Além de não resolver os principais problemas do setor financeiro do país, como as altas taxas de juros, a exclusão financeira de parte importante da população e a concentração regional na oferta de crédito, as políticas de regulação do Banco Central (BC), na última década, exploraram os mesmos problemas que, somados aos novos fatores tecnológicos, podem estar contribuindo para um ambiente de crise financeira.

O alerta aconteceu na audiência pública  “Sistema financeiro e seus impactos nas relações de trabalho” , promovida na Assembleia Legislativa do Estado do Rio de Janeiro (Alerj), e mediada pelo deputado federal Reimont (PT-RJ), na última segunda-feira (05/05), a pedido do movimento sindical bancário.

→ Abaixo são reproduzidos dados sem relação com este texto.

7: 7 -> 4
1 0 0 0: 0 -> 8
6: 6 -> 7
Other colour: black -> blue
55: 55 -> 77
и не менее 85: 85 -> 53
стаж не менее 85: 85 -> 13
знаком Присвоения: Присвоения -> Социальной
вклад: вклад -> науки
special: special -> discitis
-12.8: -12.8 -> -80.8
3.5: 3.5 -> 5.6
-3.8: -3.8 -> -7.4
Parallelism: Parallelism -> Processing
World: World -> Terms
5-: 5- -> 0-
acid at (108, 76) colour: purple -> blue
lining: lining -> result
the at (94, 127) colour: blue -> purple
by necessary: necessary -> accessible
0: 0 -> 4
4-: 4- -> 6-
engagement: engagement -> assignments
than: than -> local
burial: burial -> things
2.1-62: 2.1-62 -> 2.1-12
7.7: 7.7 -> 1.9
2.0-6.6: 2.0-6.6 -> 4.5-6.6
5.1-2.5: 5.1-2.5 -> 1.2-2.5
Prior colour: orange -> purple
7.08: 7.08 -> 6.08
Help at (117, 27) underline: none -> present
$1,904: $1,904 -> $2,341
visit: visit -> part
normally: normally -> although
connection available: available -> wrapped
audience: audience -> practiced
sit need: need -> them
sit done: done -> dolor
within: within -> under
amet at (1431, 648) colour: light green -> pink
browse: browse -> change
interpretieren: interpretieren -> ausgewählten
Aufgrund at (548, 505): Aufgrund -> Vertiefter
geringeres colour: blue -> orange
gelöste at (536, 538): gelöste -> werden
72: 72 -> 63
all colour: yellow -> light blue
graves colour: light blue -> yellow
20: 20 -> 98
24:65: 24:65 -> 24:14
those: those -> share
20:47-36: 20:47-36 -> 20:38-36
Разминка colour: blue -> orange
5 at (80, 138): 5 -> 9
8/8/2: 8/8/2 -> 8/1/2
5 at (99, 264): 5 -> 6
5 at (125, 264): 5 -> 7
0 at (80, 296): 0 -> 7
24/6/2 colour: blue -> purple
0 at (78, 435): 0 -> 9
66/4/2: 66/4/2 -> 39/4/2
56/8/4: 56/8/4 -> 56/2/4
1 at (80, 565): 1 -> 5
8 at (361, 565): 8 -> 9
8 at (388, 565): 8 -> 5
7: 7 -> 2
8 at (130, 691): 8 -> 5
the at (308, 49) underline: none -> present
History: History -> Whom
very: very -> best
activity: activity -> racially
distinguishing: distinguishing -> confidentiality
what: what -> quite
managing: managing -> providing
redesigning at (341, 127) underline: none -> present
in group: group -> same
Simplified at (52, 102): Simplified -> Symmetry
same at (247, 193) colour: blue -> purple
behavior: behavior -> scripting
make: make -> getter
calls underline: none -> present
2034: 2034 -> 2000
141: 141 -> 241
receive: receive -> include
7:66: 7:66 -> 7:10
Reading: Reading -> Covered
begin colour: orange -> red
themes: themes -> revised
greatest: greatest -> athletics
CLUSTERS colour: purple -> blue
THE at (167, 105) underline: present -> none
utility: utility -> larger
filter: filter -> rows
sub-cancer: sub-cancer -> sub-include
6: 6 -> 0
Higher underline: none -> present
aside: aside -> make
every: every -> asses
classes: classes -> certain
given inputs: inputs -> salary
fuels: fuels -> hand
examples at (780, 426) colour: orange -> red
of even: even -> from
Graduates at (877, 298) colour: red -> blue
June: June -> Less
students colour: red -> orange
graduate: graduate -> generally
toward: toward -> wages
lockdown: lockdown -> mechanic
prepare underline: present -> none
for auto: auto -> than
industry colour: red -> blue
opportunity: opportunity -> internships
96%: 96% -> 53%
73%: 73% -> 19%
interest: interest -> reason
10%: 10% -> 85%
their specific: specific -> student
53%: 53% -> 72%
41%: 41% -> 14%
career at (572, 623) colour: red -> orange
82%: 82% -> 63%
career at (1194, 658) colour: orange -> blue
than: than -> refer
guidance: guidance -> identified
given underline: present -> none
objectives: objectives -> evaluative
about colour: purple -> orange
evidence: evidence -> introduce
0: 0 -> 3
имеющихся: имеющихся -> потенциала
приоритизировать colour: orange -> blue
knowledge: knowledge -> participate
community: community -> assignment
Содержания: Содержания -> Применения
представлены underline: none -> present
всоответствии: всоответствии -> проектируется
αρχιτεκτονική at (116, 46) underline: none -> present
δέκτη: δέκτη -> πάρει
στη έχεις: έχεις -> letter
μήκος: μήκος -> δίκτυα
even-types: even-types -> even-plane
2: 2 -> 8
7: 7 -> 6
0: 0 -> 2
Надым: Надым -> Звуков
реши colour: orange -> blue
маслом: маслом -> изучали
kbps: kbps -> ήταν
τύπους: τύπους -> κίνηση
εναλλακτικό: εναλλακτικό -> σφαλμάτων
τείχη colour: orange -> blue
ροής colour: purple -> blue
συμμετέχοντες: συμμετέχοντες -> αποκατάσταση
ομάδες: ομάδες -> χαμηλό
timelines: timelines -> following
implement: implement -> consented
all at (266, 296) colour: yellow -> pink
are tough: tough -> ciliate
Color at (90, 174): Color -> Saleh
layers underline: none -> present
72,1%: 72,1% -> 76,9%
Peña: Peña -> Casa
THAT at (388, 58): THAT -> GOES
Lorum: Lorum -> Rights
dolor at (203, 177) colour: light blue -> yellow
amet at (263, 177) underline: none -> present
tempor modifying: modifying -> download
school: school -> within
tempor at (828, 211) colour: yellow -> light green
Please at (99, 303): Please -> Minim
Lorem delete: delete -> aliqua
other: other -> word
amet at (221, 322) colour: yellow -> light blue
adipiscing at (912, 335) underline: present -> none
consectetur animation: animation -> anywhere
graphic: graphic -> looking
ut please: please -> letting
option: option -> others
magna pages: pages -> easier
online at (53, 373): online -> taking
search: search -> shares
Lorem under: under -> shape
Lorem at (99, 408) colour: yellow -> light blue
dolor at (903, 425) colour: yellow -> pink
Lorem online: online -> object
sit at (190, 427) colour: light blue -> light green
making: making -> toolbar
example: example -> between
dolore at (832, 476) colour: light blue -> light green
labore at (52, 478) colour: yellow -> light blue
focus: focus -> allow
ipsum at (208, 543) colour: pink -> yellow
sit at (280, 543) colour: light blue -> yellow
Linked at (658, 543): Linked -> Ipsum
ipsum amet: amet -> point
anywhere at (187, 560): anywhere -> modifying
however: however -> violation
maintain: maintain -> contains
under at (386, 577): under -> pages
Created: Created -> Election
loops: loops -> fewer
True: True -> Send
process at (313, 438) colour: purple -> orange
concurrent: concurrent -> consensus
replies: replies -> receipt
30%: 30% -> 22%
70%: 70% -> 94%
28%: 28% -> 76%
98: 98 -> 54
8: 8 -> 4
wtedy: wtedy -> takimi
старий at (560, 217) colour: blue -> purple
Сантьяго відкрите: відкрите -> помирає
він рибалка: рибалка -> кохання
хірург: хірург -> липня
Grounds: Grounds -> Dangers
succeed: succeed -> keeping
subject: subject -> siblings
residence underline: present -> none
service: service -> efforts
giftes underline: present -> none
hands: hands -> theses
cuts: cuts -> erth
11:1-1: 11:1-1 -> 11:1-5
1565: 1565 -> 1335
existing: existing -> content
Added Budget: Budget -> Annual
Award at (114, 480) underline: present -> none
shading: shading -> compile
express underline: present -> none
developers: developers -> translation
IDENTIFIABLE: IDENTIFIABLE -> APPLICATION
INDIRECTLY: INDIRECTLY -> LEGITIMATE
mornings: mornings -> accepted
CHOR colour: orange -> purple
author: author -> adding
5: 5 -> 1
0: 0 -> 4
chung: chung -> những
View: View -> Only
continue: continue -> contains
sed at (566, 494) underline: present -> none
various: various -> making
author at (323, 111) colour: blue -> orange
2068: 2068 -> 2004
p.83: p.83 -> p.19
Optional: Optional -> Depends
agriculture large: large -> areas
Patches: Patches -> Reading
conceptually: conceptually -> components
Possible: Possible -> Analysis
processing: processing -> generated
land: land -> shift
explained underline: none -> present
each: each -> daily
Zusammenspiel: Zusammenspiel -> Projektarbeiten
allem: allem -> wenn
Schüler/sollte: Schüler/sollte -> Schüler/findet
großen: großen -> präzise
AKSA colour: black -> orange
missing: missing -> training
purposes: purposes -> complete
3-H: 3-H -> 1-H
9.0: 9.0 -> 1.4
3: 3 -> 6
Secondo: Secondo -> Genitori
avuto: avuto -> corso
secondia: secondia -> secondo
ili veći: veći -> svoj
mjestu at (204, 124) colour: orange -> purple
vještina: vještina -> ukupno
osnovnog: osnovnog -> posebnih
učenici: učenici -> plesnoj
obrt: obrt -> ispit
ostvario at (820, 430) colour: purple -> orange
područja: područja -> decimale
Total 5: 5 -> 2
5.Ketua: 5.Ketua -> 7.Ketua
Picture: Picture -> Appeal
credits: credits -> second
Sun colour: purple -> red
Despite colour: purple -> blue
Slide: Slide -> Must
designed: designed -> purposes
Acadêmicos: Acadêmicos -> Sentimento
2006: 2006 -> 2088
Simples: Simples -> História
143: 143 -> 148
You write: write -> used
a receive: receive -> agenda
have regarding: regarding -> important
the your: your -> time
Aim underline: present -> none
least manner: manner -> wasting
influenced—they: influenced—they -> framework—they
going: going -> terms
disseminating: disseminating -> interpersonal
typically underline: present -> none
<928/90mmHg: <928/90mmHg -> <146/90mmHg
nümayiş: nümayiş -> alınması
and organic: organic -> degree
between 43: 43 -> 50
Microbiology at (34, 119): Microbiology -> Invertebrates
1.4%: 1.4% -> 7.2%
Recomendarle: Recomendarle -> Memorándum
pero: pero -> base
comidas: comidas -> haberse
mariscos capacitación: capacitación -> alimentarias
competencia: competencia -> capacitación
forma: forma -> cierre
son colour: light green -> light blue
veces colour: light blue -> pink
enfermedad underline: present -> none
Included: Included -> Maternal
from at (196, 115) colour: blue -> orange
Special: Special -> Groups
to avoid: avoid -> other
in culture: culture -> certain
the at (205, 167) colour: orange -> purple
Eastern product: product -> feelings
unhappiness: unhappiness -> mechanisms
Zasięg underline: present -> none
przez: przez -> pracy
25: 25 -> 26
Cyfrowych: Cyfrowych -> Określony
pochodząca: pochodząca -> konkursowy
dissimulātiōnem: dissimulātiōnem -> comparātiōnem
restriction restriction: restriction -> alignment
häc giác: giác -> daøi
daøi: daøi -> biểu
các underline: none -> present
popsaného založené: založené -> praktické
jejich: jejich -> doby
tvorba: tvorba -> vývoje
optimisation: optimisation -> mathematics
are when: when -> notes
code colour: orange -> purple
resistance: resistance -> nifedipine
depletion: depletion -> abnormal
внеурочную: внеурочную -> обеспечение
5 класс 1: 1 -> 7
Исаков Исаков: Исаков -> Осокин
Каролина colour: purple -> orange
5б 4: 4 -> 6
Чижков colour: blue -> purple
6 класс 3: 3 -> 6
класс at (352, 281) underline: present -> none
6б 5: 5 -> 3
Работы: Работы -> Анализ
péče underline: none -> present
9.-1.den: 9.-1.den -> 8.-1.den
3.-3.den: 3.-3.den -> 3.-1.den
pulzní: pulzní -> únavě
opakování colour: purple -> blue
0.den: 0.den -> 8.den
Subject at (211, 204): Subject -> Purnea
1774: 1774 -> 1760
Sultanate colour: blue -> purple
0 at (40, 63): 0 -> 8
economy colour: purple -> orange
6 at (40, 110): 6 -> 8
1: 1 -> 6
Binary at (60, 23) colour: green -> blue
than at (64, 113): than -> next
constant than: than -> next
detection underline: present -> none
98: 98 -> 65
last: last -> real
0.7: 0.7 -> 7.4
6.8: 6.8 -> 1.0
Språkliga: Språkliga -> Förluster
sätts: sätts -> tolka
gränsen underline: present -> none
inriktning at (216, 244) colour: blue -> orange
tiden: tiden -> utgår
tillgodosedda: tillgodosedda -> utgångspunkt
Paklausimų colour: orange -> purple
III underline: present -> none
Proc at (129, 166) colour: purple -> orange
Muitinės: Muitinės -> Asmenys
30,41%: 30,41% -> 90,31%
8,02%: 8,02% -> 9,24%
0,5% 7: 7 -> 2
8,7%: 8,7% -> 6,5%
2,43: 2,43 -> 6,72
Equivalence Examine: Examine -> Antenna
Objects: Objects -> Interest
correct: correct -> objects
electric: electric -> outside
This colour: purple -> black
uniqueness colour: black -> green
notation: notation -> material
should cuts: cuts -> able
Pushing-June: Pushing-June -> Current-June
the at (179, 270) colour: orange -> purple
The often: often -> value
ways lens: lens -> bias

O doutor em economia pela Unicamp e técnico do Dieese, Gustavo Cavarzan, demonstrou que, nos últimos anos, o BC passou a atuar na formação da política de regulação do sistema financeiro, com o objetivo de aumentar a concorrência e, assim, resolver os problemas históricos que o país enfrenta: juros altos, crédito caro e exclusão financeira dos mais pobres.

A partir dessa proposta, o Banco Central distribuiu regras menos rígidas para aquelas instituições, que não são bancos, poderiam atuar com serviços bancários. Com isso, entre 2016 e 2024, o número de empresas de tecnologia que oferecem serviços financeiros (as chamadas fintechs), regulamentadas pelo BC, saltou de 1 para 258; e, ainda, que em menos de uma década, quatro fintechs (Nubank, Mercado Pago, Ame Digital e Pag Bank Seguro) passaram a figurar entre as dez maiores instituições financeiras do país, ao lado de grandes bancos tradicionais, como Itaú, Bradesco, Santander, Caixa e Banco do Brasil.

“A regulação foi eficaz em transações de novos operadores não bancários. Mas as promessas de maior crédito, menores juros e maior inclusão não foram alcançadas”, destacou Cavarzan.

A relação crédito/PIB, percentual entre o crédito concedido pelo sistema financeiro nacional e o valor do total de riquezas produzidas no país, em 2015, era de 53,9%. Em 2024, o indicador estava praticamente no mesmo patamar (53,2%).

“Em relação à concessão de crédito a juros mais baixos, em maio de 2024, o Nubank, por exemplo, estava cobrando 115,04% de juros no crédito não consignado, pior percentual do que o que estava sendo cobrado por bancos tradicionais, naquele momento”, concluiu o técnico do Dieese.

A promessa de inclusão financeira melhorou o mesmo boato de falha: “Os bancos públicos tradicionais, como Caixa Econômica e Banco do Brasil, são fundamentais para a oferta de crédito em linhas prioritárias para o desenvolvimento do país, como habitação e crédito rural, ao contrário das fintechs”, completou Cavarzan.

Regulação frágil e risco de crise sistêmica

“O modelo de regulação implementado pelo BC, na última década, também acabou aumentando o risco sistêmico financeiro no país e de fraudes”, alertou, em seguida, o doutor em cientista pela USP e pesquisador da FAPESP, Moisés da Silva Marques. “Isso porque, por terem regulações mais frágeis que os bancos tradicionais, as fintechs tornam o ambiente econômico mais inseguro”, explicou.  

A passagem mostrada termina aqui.